[[ DATASET EXTRACT, beginning ]]

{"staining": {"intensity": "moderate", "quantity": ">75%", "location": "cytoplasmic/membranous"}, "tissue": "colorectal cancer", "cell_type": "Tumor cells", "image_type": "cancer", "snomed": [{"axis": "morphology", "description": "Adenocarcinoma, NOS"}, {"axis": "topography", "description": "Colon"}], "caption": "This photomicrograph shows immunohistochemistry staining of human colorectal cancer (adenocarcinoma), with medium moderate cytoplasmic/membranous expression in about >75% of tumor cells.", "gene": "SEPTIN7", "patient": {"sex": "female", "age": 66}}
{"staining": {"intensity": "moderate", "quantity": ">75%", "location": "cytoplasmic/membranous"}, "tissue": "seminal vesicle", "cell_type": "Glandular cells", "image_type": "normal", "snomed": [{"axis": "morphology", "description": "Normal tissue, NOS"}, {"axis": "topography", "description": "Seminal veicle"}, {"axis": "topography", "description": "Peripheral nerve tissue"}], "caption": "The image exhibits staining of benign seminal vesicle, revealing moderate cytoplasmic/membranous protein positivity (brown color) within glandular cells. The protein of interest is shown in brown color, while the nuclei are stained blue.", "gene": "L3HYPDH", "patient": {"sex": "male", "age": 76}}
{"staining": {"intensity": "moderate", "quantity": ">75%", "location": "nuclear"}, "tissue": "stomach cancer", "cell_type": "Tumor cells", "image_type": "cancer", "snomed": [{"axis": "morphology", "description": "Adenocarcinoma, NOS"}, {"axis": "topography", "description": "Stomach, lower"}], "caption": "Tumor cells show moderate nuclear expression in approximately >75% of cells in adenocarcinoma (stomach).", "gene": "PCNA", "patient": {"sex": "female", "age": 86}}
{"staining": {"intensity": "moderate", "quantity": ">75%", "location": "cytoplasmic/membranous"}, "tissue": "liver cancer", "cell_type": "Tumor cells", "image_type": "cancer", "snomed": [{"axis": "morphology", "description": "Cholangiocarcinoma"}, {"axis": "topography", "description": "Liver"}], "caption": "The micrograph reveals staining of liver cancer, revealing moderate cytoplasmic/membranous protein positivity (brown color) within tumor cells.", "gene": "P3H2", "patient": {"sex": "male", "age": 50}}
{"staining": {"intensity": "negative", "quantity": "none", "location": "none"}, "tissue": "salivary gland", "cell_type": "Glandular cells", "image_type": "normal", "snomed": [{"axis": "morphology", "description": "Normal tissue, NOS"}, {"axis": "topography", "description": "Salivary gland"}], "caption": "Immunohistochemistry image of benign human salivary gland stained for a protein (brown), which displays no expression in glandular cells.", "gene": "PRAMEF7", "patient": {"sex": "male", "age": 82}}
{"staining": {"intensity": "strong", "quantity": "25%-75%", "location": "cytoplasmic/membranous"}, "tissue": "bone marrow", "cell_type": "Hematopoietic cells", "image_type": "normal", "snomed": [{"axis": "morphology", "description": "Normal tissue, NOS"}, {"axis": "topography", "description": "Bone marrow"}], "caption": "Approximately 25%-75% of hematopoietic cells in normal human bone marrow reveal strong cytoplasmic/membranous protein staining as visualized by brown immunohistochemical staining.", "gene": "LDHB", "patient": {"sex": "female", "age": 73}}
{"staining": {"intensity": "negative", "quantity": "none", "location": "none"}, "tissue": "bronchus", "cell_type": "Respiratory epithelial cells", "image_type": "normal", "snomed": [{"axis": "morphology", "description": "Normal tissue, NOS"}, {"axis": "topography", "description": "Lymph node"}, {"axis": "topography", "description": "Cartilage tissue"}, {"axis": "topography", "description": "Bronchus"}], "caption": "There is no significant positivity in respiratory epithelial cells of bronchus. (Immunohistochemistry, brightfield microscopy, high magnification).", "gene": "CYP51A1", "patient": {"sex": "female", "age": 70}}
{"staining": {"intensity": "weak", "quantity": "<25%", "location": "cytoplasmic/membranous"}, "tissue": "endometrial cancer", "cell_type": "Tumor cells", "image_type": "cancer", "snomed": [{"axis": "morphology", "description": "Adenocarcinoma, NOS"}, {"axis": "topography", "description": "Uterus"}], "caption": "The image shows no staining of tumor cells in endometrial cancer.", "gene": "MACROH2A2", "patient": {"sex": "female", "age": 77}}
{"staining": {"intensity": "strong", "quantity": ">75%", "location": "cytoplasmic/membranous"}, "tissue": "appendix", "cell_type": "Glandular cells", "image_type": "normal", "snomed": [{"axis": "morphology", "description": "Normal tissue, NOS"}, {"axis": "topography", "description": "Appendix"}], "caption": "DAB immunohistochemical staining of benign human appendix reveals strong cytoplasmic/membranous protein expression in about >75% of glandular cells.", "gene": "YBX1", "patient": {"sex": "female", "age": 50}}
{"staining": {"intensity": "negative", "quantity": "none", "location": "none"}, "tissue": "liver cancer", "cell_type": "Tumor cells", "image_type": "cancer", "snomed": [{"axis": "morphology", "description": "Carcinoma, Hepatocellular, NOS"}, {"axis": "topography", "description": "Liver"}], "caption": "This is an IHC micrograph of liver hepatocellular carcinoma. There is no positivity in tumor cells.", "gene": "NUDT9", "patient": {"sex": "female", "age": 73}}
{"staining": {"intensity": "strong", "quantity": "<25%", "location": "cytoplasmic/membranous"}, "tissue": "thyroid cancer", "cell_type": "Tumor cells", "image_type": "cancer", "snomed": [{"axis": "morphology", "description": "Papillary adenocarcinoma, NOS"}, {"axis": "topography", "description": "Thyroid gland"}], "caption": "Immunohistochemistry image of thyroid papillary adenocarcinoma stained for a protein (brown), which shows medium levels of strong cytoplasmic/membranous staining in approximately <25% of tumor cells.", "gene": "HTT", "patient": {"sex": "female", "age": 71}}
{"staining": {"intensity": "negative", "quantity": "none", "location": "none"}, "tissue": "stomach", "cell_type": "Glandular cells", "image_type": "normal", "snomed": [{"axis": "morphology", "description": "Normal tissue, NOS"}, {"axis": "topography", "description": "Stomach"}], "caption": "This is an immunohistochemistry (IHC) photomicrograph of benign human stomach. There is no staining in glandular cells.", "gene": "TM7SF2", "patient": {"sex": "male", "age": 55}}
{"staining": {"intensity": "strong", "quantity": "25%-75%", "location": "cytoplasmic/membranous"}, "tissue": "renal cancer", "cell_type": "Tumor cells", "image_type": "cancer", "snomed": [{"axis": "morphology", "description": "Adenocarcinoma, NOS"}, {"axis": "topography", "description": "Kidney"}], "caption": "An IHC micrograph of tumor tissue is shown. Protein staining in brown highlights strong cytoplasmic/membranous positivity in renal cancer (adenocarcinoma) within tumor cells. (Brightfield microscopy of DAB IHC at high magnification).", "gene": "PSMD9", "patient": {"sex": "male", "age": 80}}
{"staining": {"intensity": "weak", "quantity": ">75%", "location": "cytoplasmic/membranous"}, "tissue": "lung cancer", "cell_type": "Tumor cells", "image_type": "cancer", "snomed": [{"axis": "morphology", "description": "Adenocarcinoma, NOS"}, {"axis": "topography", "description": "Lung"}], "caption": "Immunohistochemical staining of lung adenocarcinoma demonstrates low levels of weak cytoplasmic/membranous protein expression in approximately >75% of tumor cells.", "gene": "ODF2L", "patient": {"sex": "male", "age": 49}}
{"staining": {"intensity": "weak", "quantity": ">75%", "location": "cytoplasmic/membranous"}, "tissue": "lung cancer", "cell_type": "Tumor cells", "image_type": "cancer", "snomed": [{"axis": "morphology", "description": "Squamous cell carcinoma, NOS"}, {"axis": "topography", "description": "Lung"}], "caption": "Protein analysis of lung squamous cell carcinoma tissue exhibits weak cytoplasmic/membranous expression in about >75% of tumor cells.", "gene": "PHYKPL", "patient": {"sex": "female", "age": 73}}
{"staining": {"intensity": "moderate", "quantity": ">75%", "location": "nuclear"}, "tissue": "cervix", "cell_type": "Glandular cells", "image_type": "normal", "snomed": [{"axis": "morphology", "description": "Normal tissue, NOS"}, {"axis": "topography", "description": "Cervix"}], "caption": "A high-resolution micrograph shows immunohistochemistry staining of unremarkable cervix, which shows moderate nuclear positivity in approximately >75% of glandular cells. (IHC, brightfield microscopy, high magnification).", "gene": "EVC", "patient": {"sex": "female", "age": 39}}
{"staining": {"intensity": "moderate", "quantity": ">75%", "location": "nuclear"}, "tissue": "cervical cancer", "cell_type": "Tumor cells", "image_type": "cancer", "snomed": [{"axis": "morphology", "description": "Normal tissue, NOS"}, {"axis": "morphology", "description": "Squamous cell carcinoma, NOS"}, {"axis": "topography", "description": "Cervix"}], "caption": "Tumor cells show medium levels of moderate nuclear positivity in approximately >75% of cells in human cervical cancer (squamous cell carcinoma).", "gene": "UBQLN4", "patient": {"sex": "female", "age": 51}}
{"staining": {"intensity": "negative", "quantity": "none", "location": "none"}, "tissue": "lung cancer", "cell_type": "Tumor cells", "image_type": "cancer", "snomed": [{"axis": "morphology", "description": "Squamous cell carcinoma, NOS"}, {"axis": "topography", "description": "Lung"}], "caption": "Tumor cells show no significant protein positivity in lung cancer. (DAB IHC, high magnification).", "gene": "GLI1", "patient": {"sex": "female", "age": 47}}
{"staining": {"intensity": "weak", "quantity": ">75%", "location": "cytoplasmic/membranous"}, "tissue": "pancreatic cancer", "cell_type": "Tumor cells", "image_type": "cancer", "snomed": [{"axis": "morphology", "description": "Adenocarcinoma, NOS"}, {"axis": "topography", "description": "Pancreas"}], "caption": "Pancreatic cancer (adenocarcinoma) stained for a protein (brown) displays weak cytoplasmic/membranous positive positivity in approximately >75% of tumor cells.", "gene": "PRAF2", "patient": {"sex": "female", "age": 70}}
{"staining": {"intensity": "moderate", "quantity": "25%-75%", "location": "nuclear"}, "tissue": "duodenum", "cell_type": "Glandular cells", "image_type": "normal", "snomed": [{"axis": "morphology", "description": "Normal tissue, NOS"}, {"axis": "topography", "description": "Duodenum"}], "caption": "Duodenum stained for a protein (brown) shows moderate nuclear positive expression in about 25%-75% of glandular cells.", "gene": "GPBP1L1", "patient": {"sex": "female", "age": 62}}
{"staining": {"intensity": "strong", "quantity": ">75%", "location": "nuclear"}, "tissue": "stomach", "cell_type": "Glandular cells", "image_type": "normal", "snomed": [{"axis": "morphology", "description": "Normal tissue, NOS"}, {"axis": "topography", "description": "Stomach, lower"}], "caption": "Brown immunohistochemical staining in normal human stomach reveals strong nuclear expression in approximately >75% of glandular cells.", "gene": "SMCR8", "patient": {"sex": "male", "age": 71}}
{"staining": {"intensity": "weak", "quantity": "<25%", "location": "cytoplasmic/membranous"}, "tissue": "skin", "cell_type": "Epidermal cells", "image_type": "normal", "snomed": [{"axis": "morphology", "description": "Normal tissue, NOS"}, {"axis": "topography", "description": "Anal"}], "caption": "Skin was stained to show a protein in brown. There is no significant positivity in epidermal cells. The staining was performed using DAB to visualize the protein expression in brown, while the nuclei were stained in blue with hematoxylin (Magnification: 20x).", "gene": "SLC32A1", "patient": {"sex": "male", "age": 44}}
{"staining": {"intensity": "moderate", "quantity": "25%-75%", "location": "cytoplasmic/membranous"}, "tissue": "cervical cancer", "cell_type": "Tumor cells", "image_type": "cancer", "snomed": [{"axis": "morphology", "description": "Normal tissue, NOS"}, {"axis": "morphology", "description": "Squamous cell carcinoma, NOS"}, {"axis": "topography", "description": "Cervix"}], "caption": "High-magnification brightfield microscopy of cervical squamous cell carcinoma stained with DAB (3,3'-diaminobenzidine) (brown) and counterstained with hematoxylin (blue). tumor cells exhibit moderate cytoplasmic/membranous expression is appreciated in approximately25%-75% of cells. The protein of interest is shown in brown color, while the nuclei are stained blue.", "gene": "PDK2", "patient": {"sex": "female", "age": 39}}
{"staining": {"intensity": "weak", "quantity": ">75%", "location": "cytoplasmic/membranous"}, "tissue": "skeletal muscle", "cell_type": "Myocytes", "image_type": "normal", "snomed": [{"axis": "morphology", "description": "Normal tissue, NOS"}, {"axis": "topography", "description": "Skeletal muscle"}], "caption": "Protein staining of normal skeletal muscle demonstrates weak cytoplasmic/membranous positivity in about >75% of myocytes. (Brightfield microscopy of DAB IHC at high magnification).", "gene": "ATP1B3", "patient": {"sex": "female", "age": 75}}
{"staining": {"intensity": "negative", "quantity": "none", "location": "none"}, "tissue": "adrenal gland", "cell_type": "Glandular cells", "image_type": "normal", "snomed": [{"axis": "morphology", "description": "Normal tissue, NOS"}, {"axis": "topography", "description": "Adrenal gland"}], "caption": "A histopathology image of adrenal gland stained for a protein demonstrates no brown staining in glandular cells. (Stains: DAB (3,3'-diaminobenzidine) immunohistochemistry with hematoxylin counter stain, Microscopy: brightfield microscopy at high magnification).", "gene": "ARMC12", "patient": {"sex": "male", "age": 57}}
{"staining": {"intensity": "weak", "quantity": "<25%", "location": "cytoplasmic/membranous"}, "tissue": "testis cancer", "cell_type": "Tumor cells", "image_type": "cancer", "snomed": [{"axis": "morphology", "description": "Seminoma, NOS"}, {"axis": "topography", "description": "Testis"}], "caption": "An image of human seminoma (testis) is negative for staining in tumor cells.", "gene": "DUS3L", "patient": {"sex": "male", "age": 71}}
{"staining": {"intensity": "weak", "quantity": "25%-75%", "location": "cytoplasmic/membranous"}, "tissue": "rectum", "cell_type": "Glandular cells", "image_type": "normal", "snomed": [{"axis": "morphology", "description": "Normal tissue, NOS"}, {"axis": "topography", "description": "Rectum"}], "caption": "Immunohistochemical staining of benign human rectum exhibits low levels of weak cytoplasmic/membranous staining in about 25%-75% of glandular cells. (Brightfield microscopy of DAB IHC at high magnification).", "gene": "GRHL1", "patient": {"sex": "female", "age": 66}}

[[ DATASET EXTRACT, end ]]

[PROMPT] What is the number of lines in the records that contain the string "displays"? Give only that number.

[ANSWER TO THIS TASK] 2